The Baltika Stadium in Kaliningrad. Image: Sergey Poteryaev

The emigre community extends to the team, too. Two Kaliningraders are currently playing for Luch-Energiya Vladivostok. One of them, Kirill Maruschak, used to play for Baltika, for whom he scored a fantastic goal in Vladivostok during a match played under torrential rain. Despite the pitch having been turned into a swamp, Maruschak catapulted the ball 35 metres into the top corner. The goalie didn’t stand a chance.

“Playing with jet lag feels like playing a game on the moon”

Players from outside the Far East have to endure chronic jet-lag when playing there on away matches. The region is eight hours ahead of European Russia. Only the local players feel 100 per cent; those from European or Central Russia are always out of kilter. “When you’ve come to Vladivostok to play an important match, adjusting is particularly hard.” Maruschak says. “Getting back to top condition in 24 hours is impossible, and playing with jet lag feels like playing a game on the moon.” Baltika’s last encounter with Luch-Energiya in Vladivostok, in April 2018, ended 0-0 — a common result in these games.

Efim Egorov, a 27-year-old soldier, was there. “I was born in the Kaliningrad region, and came to Vladivostok on military service six years ago,” he says. “I didn’t really support Baltika in my childhood; I only started actively following the team after moving away from our city. Now I try to come to every match that Kaliningrad plays in Vladivostok. Only in the last year have Baltika started coming out with a better game…” When asked why he didn’t choose to support Luch, Efim laughs: “I’ve never felt any desire to support them. Baltika don’t often get balls in the back of the net when they come to play here, the matches are usually pretty boring, but when it does happen, it’s pretty hard not to get worked up about it.”

Baltika take on SKA-Khabarovsk in 2015. Image: ФК «Балтика» Калининградская/VK

Dmitry Torbinsky, a Baltika midfielder who has played for the national team, spoke about the difficulties faced by the team in an interview with the online journal Sport24. “That was the toughest away match of my life. They scheduled the match at 7 am Kaliningrad time after we’d flown through the night to get there. What were they thinking? I just can’t understand what was going through their heads. We ended up driving out to the stadium at what for us was 4:30 am. I couldn’t get my head around it.”

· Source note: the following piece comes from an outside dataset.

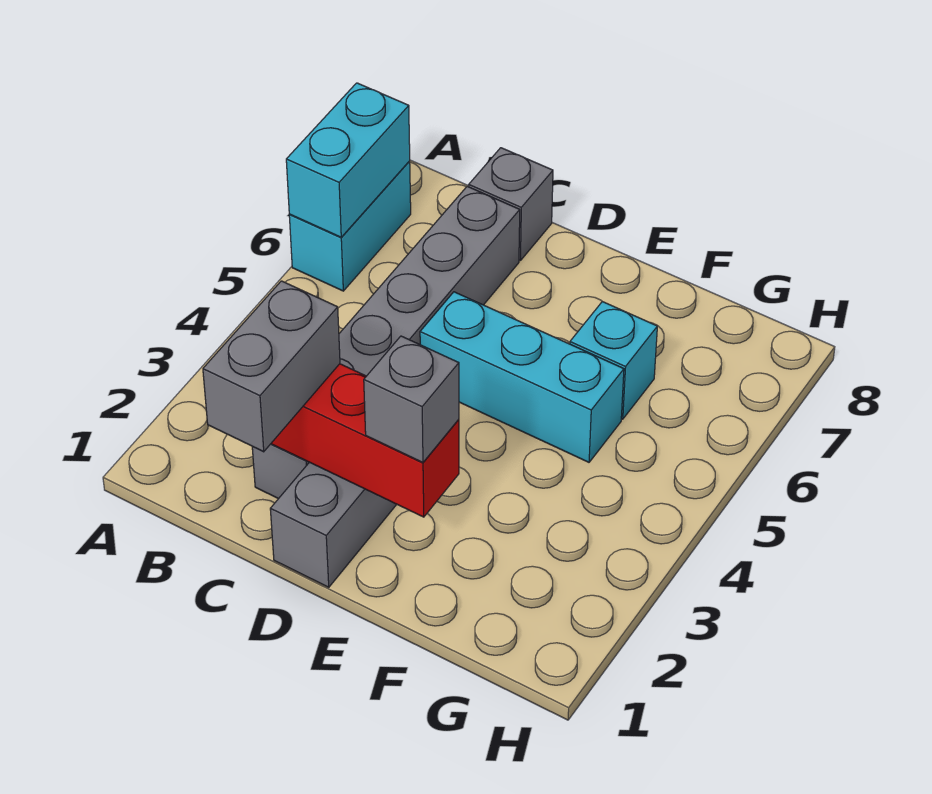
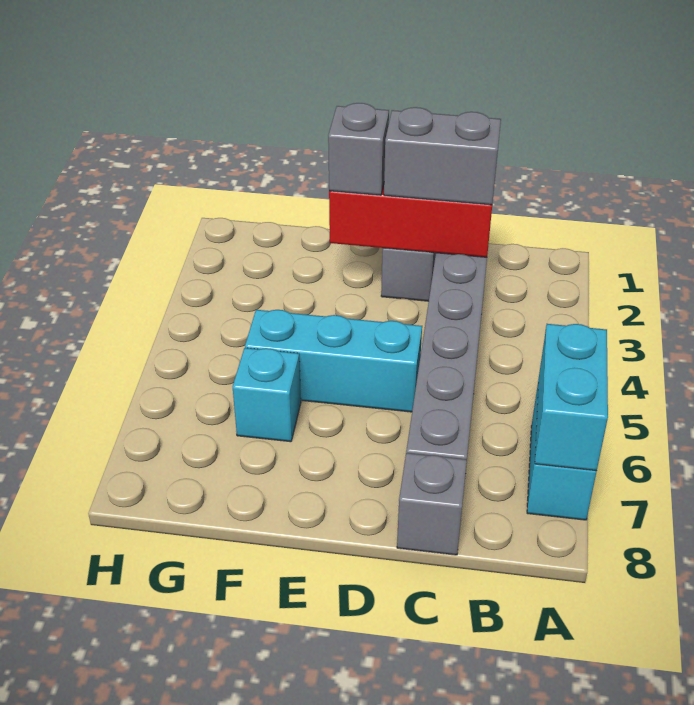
grey 1x2 brick [203,281,340,452] -> grey 1x2 brick turned to [384,107,501,205]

“The game itself was really tough: the first half wasn’t so bad, but in the second we were exhausted. My legs just wouldn’t listen to my brain. The weather was awful, the pitch was awful. And then our flight was delayed by 24 hours. We went back to the hotel, but in the end I flew out earlier than the others, because I paid for my own ticket. There were so many people wanting to get out of Vladivostok who couldn’t. Everyone else in the team had to wait there for two days. We played in Nizhny Novgorod immediately afterwards, no time for training, from one game to the next. To be honest I was shocked. Starting the game at 7 am?! It’s crazy!”

This year Baltika has a real shot at promotion to the Premier League. If they do get in, next season will be their first among the nation’s elite in 20 years. It will also spell an end to the world’s most extreme away match — for better or worse.